А уж если делаешь Настоящий Кукольный Дом — как не поселить туда эдакую цацу, ну не цацу, ну что попроще, берем кусок воска, лепим наскоро, вот ручки, вот ножки, вот глаза из двух сверкающих бисерин, вот прядь волос собственных — на макушку, ого, какие длинные получились, аж до пят, ну чем не красавец? Теперь в тряпку какую-нибудь завернуть — и живи, моя радость, живи-поживай, добра наживай, смотри, какой дом — картонный, в два этажа, с узкими стрельчатыми окнами, с картинами на стенах — все цветные карандаши на них извел, тут тебе и дамы с единорогами, и львы с драконами, книжные полки, камин, — правда, нарисованный, но ведь и ты вроде бы не из плоти и крови, а совсем без камина, сам знаешь — никак.

Какая магия, о чем вы, обычная тоска. Попробуйте-ка из года в год сначала по друзьям-знакомым, потом по съемным комнатам, ну-ка, ну-ка, кто смелый и сильный, кто умеет таскать книги и воевать с клопами? Навоюешься, натаскаешься, взвоешь волком в полнолуние — да и сядешь рисовать, резать и клеить. Вот лестница, крыльцо, дверь и окна, в окнах — свет, что еще надо для счастья.

Долго он у меня стоял, мой Кукольный Дом с Восковой Куколкой. Я и не заглядывал туда, живет и живет, может же быть у человека личная жизнь, что ж я полезу через крышу, как волк к поросятам. Бывало, окна светились в неурочный час — тихонько и неровно, словно кто-то топил крохотный камин, бывало — музыка слышалась. А, может, мне это снилось все. Мне часто всякое интересное снится, да так близко к яви, что несколько раз за сон внутри него проснешься и думаешь — ну все, реальность, вот она, приехали. А потом снова просыпаешься, и снова, и снова, а потом уже окончательно, и знаешь это по холодному липкому поту, по запаху собственного страха, по вздохам кошек в ногах.

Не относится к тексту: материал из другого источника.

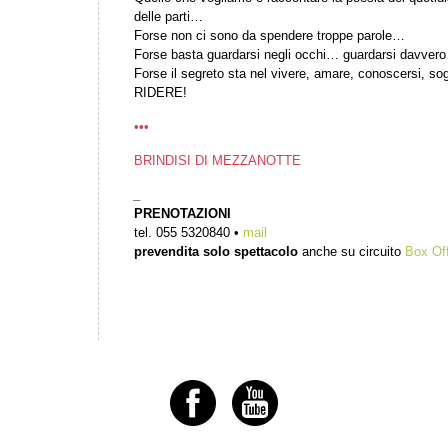
delle parti…
Forse non ci sono da spendere troppe parole…
Forse basta guardarsi negli occhi… guardarsi davver
Forse il segreto sta nel vivere, amare, conoscersi, s
RIDERE!
•••
BRINDISI DI MEZZANOTTE
_
PRENOTAZIONI
tel. 055 5320840 •
mail
prevendita solo spettacolo
anche su circuito
Box Of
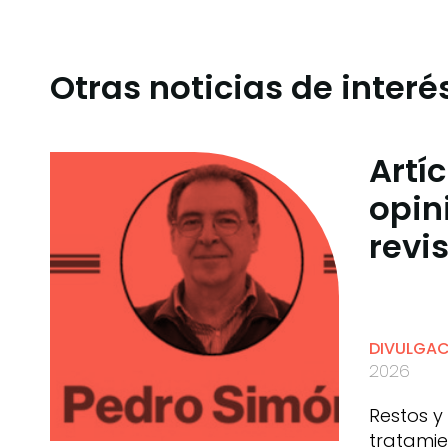
Otras noticias de interé
Artí
opin
revi
DIVULGA
2026
Restos y
tratamie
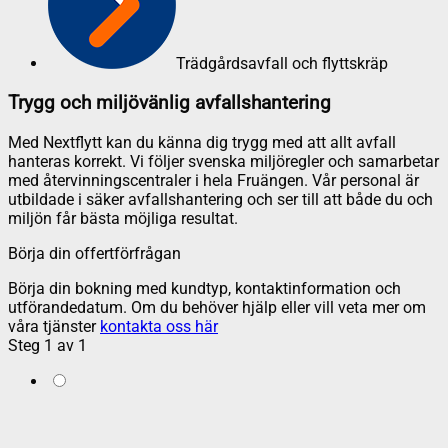
Trädgårdsavfall och flyttskräp
Trygg och miljövänlig avfallshantering
Med Nextflytt kan du känna dig trygg med att allt avfall
hanteras korrekt. Vi följer svenska miljöregler och samarbetar
med återvinningscentraler i hela Fruängen. Vår personal är
utbildade i säker avfallshantering och ser till att både du och
miljön får bästa möjliga resultat.
Börja din offertförfrågan
Börja din bokning med kundtyp, kontaktinformation och
utförandedatum. Om du behöver hjälp eller vill veta mer om
våra tjänster
kontakta oss här
Steg
1
av
1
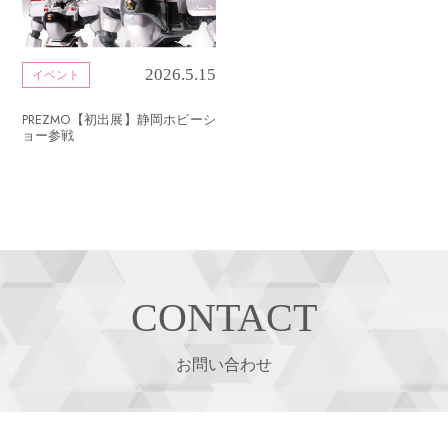
2026.5.15
イベント
PREZMO【初出展】静岡ホビーシ
ョー参戦
CONTACT
お問い合わせ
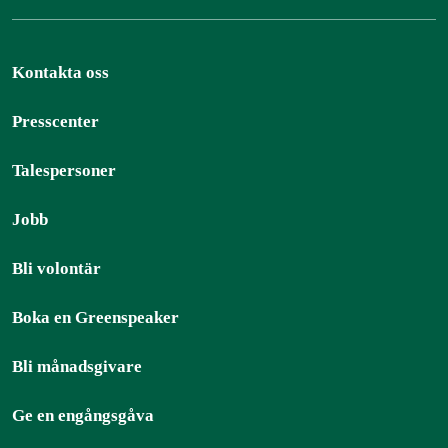
Kontakta oss
Presscenter
Talespersoner
Jobb
Bli volontär
Boka en Greenspeaker
Bli månadsgivare
Ge en engångsgåva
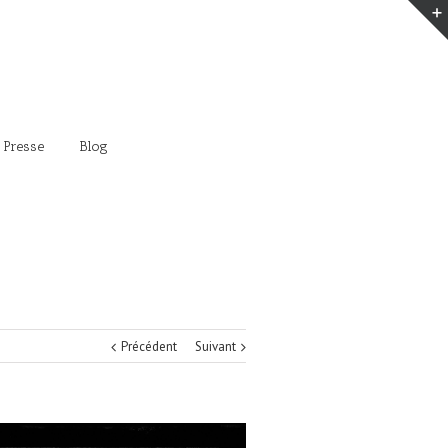
 Presse
Blog
Précédent
Suivant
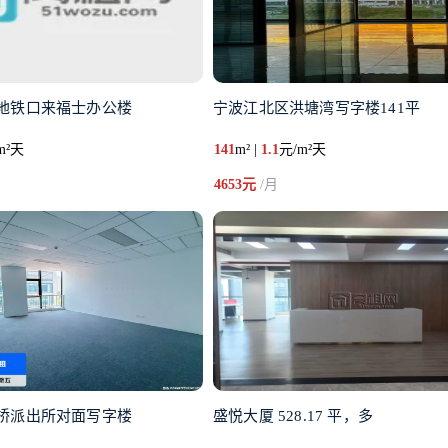
地铁口来福士办公楼
宁波江北区洪塘湾写字楼141平
m²天
141
m² |
1.1
元/m²天
4653元
/月
桥派出所对面写字楼
盛悦大厦 528.17 平，多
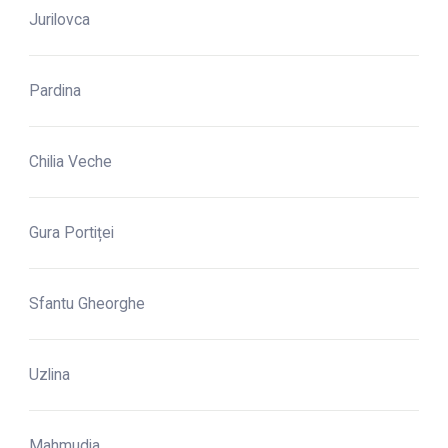
Jurilovca
Pardina
Chilia Veche
Gura Portiței
Sfantu Gheorghe
Uzlina
Mahmudia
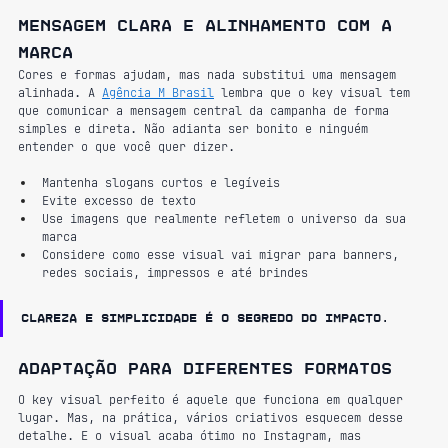
Mensagem clara e alinhamento com a 
marca
Cores e formas ajudam, mas nada substitui uma mensagem 
alinhada. A 
Agência M Brasil
 lembra que o key visual tem 
que comunicar a mensagem central da campanha de forma 
simples e direta. Não adianta ser bonito e ninguém 
entender o que você quer dizer.
Mantenha slogans curtos e legíveis
Evite excesso de texto
Use imagens que realmente refletem o universo da sua 
marca
Considere como esse visual vai migrar para banners, 
redes sociais, impressos e até brindes
Clareza e simplicidade é o segredo do impacto.
Adaptação para diferentes formatos
O key visual perfeito é aquele que funciona em qualquer 
lugar. Mas, na prática, vários criativos esquecem desse 
detalhe. E o visual acaba ótimo no Instagram, mas 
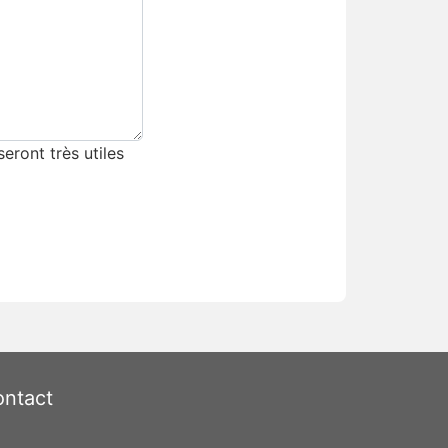
eront très utiles
ntact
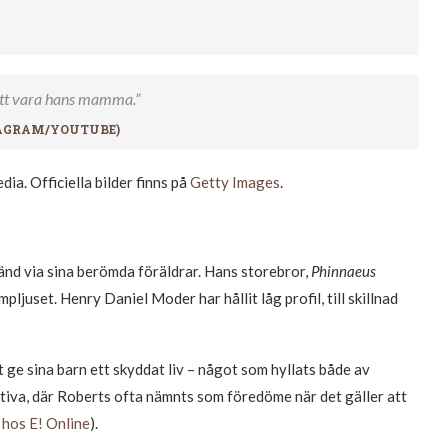
 att vara hans mamma.”
AGRAM/YOUTUBE
)
a. Officiella bilder finns på
Getty Images
.
änd via sina berömda föräldrar. Hans storebror,
Phinnaeus
mpljuset. Henry Daniel Moder har hållit låg profil, till skillnad
 ge sina barn ett skyddat liv – något som hyllats både av
tiva, där Roberts ofta nämnts som föredöme när det gäller att
l hos E! Online
).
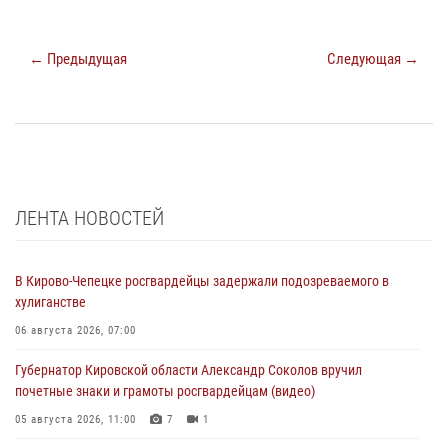
← Предыдущая
Следующая →
ЛЕНТА НОВОСТЕЙ
В Кирово-Чепецке росгвардейцы задержали подозреваемого в
хулиганстве
06 августа 2026, 07:00
Губернатор Кировской области Александр Соколов вручил
почетные знаки и грамоты росгвардейцам (видео)
05 августа 2026, 11:00
7
1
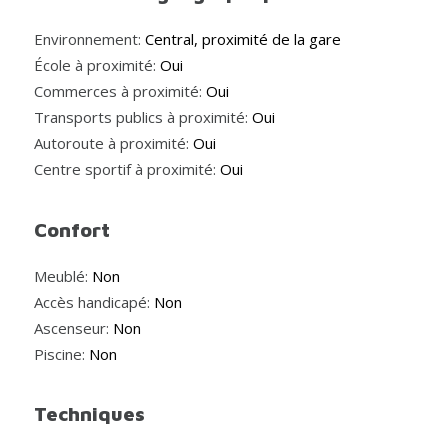
Environnement:
Central, proximité de la gare
École à proximité:
Oui
Commerces à proximité:
Oui
Transports publics à proximité:
Oui
Autoroute à proximité:
Oui
Centre sportif à proximité:
Oui
Confort
Meublé:
Non
Accès handicapé:
Non
Ascenseur:
Non
Piscine:
Non
Techniques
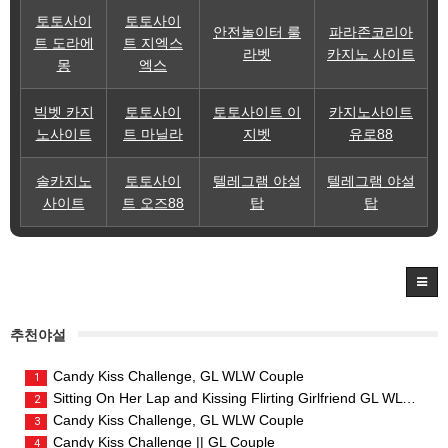
토토사이
토토사이
안전놀이터 룰
파라존코리아
트 도라에
트 지엑스
라벳
카지노 사이트
몽
엑스
빅벳 카지
토토사이
토토사이트 이
카지노사이트
노사이트
트 마닐라
지벳
유로88
솔카지노
토토사이
텔레그램 야설
텔레그램 야설
사이트
트 오즈88
탑
탑
추천야설
Candy Kiss Challenge, GL WLW Couple
1
Sitting On Her Lap and Kissing Flirting Girlfriend GL WLW Couple
2
Candy Kiss Challenge, GL WLW Couple
3
Candy Kiss Challenge || GL Couple
4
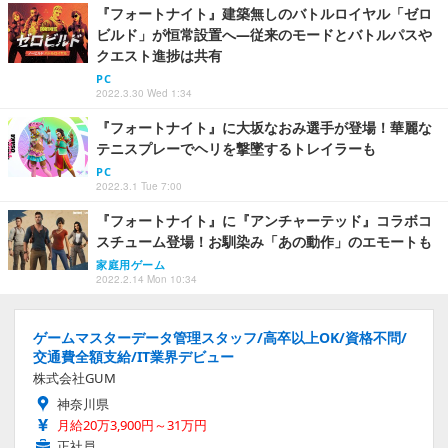
『フォートナイト』建築無しのバトルロイヤル「ゼロ
ビルド」が恒常設置へ―従来のモードとバトルパスや
クエスト進捗は共有
PC
2022.3.30 Wed 1:34
『フォートナイト』に大坂なおみ選手が登場！華麗な
テニスプレーでヘリを撃墜するトレイラーも
PC
2022.3.1 Tue 7:00
『フォートナイト』に『アンチャーテッド』コラボコ
スチューム登場！お馴染み「あの動作」のエモートも
家庭用ゲーム
2022.2.14 Mon 10:34
ゲームマスターデータ管理スタッフ/高卒以上OK/資格不問/
交通費全額支給/IT業界デビュー
株式会社GUM
神奈川県
月給20万3,900円～31万円
正社員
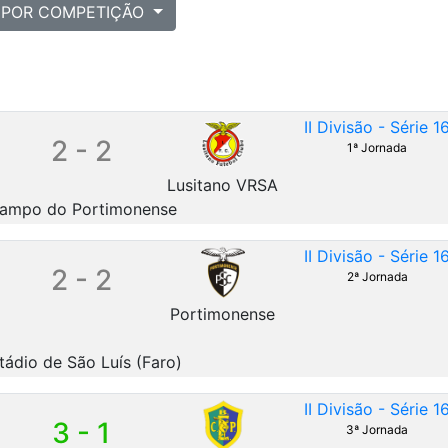
POR COMPETIÇÃO
II Divisão - Série 1
2 - 2
1ª Jornada
Lusitano VRSA
ampo do Portimonense
II Divisão - Série 1
2 - 2
2ª Jornada
Portimonense
tádio de São Luís (Faro)
II Divisão - Série 1
3 - 1
3ª Jornada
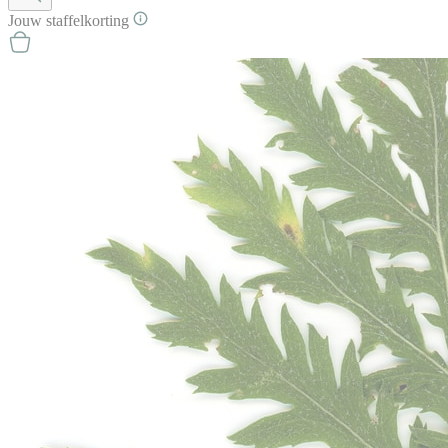
Jouw
staffel
korting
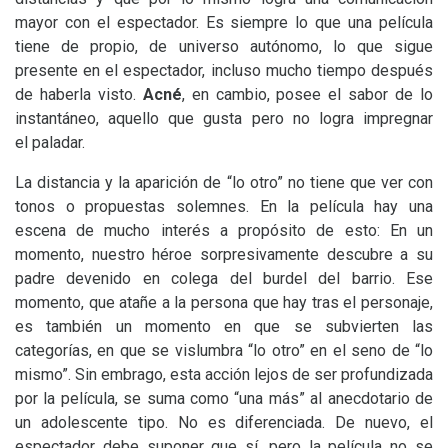
mayor con el espectador. Es siempre lo que una película
tiene de propio, de universo autónomo, lo que sigue
presente en el espectador, incluso mucho tiempo después
de haberla visto.
Acné
, en cambio, posee el sabor de lo
instantáneo, aquello que gusta pero no logra impregnar
el paladar.
La distancia y la aparición de “lo otro” no tiene que ver con
tonos o propuestas solemnes. En la película hay una
escena de mucho interés a propósito de esto: En un
momento, nuestro héroe sorpresivamente descubre a su
padre devenido en colega del burdel del barrio. Ese
momento, que atañe a la persona que hay tras el personaje,
es también un momento en que se subvierten las
categorías, en que se vislumbra “lo otro” en el seno de “lo
mismo”. Sin embrago, esta acción lejos de ser profundizada
por la película, se suma como “una más” al anecdotario de
un adolescente tipo. No es diferenciada. De nuevo, el
espectador debe suponer que sí, pero la película no se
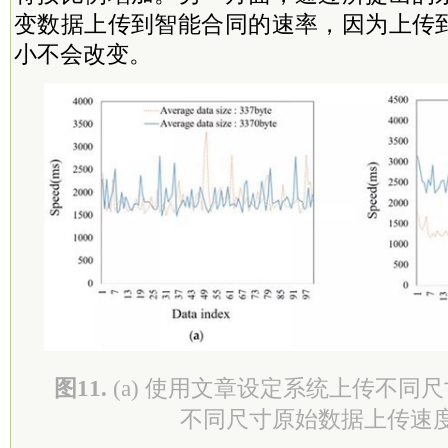
变数据上传到智能合同的速率，因为上传
小不会改变。
图11.
(a) 使用文章设定系统上传不同尺
不同尺寸原始数据上传速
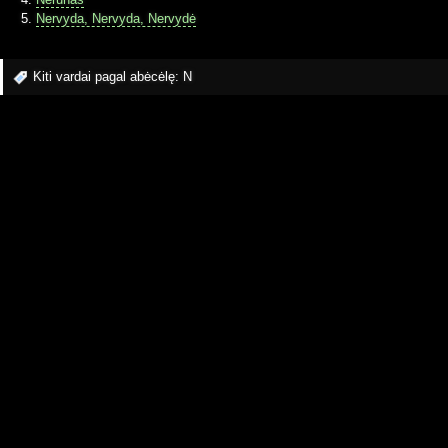
Nervyda, Nervyda, Nervydė
Kiti vardai pagal abėcėlę:
N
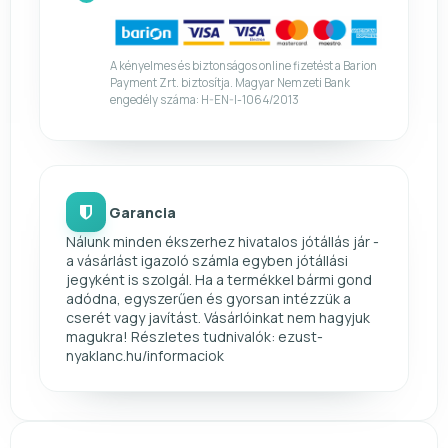
A kényelmes és biztonságos online fizetést a Barion
Payment Zrt. biztosítja. Magyar Nemzeti Bank
engedély száma: H-EN-I-1064/2013
Garancia
Nálunk minden ékszerhez hivatalos jótállás jár -
a vásárlást igazoló számla egyben jótállási
jegyként is szolgál. Ha a termékkel bármi gond
adódna, egyszerűen és gyorsan intézzük a
cserét vagy javítást. Vásárlóinkat nem hagyjuk
magukra! Részletes tudnivalók: ezust-
nyaklanc.hu/informaciok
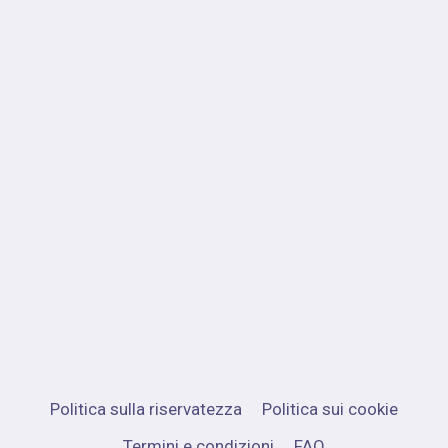
Politica sulla riservatezza
Politica sui cookie
Termini e condizioni
FAQ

И однажды вскочил я так среди ночи, привычно уже вскочил, без крика, научился за много лет, сижу, озираюсь, передыхаю, слушаю, как сердце в ребра кулаком с размаху — шарах, шарах! — взбесилось, словно не родное. И звон в ушах. Тоненько так, со всхлипами. Я головой помотал, выдохнул как следует — нет, не проходит, только вправо сместился. Я голову поворачиваю и уже понимаю, что сплю, потому что не бывает, но уж как-то слишком наяву сплю, ладно, после разберемся, потому что ведь опять свет в одном из кукольных окон, только в кромешной тьме и разглядишь его, тоньше гнилушки свет, — и всхлипы. Я из-под одеяла вылез, подобрался к Дому, ватными пальцами крышку приподнял — сидит у нарисованного камина мой куколка-вуду, плачет и трясется мелко. Я лампу зажег, на руки его взял, как маленького, смотрю — а он в каких-то синяках, порезах и ожогах весь, и прядь моих волос, которую я ему на макушку налепил — белая-белая.